(Stored dataset items)

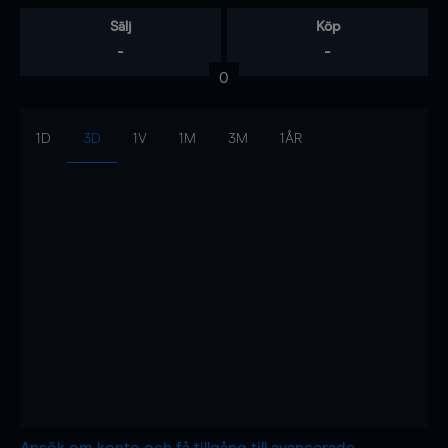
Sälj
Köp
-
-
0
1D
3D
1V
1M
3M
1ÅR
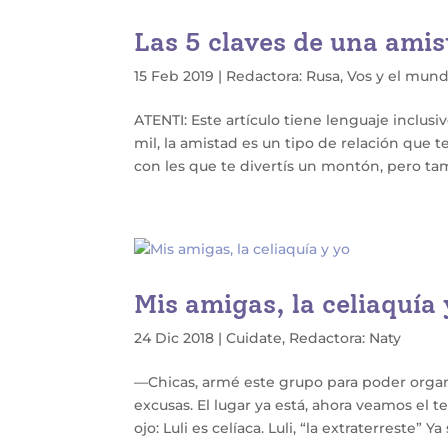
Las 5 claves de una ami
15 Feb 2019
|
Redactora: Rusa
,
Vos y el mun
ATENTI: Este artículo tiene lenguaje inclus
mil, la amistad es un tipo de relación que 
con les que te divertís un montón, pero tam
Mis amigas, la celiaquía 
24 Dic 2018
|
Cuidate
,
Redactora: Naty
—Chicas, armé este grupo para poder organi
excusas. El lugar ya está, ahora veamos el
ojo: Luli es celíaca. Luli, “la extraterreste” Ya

*TO DO*:
Return all records exactly; no pictures.

*RESPONSE TO THIS EXERCISE*:
Sälj
Köp
-
-
0
1D
3D
1V
1M
3M
1ÅR
Las 5 claves de una ami
15 Feb 2019
|
Redactora: Rusa
,
Vos y el mun
ATENTI: Este artículo tiene lenguaje inclus
mil, la amistad es un tipo de relación que 
con les que te divertís un montón, pero tam
Mis amigas, la celiaquía 
24 Dic 2018
|
Cuidate
,
Redactora: Naty
—Chicas, armé este grupo para poder organi
excusas. El lugar ya está, ahora veamos el
ojo: Luli es celíaca. Luli, “la extraterreste” Ya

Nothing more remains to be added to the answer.